AIM OF THE TASK: Turn the lines of the items below into a numbered list, skipping blank lines and leaving out the pictures.

(DATA TO USE Opens)

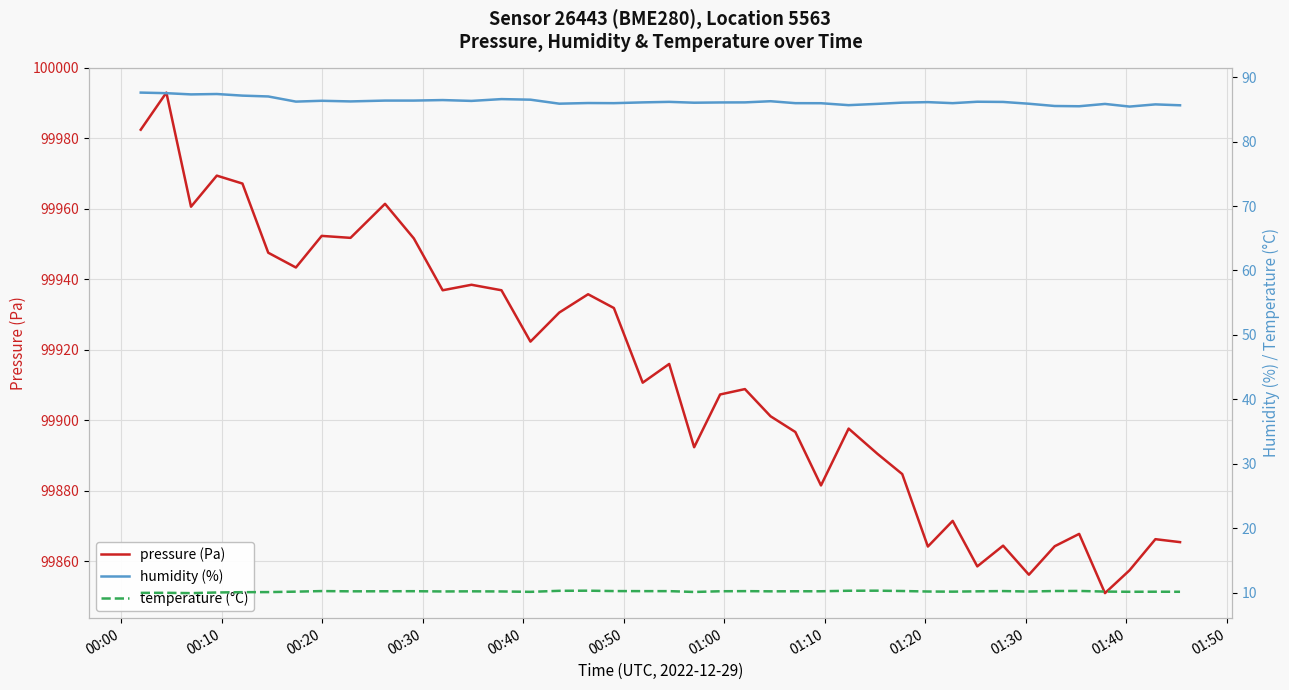

How many interior local peaks does the pressure (Pa) series have?

13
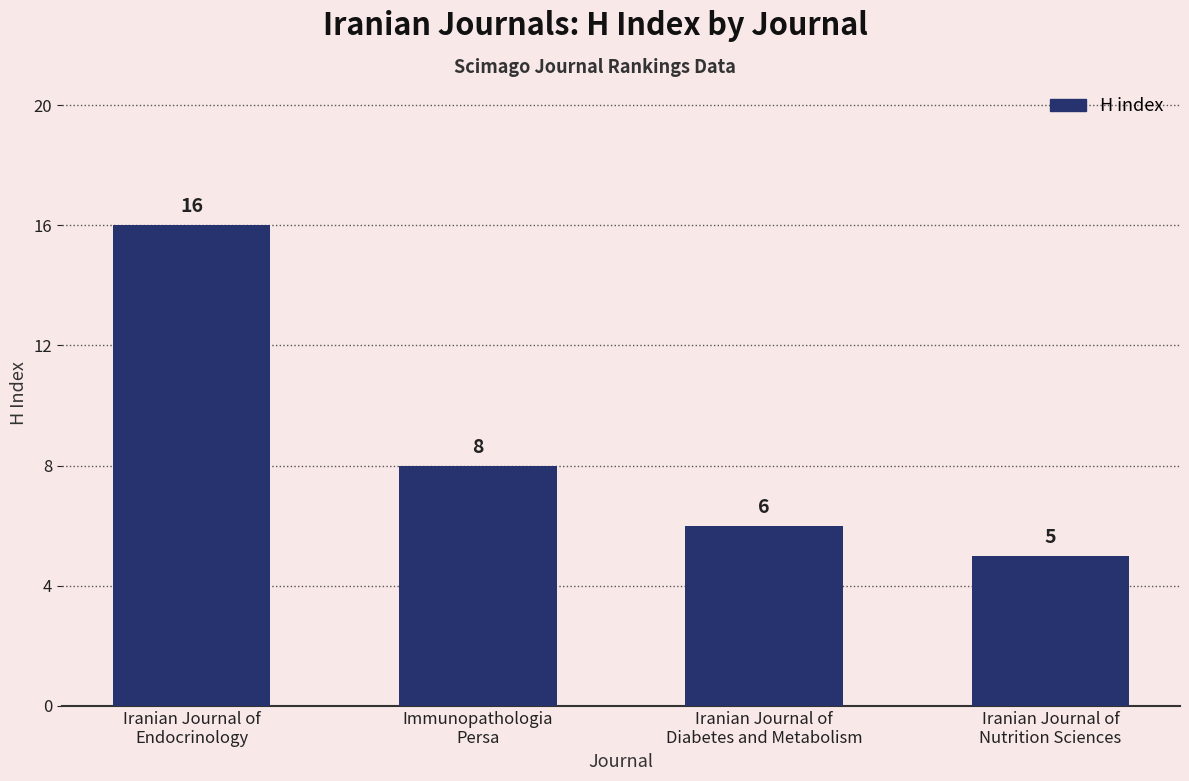

What position from the right is Iranian Journal of
Diabetes and Metabolism?

2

(DATA TO USE Closes)

SOLUTION TO THE EXERCISE:
1. How many interior local peaks does the pressure (Pa) series have?
2. 13
3. What position from the right is Iranian Journal of
4. Diabetes and Metabolism?
5. 2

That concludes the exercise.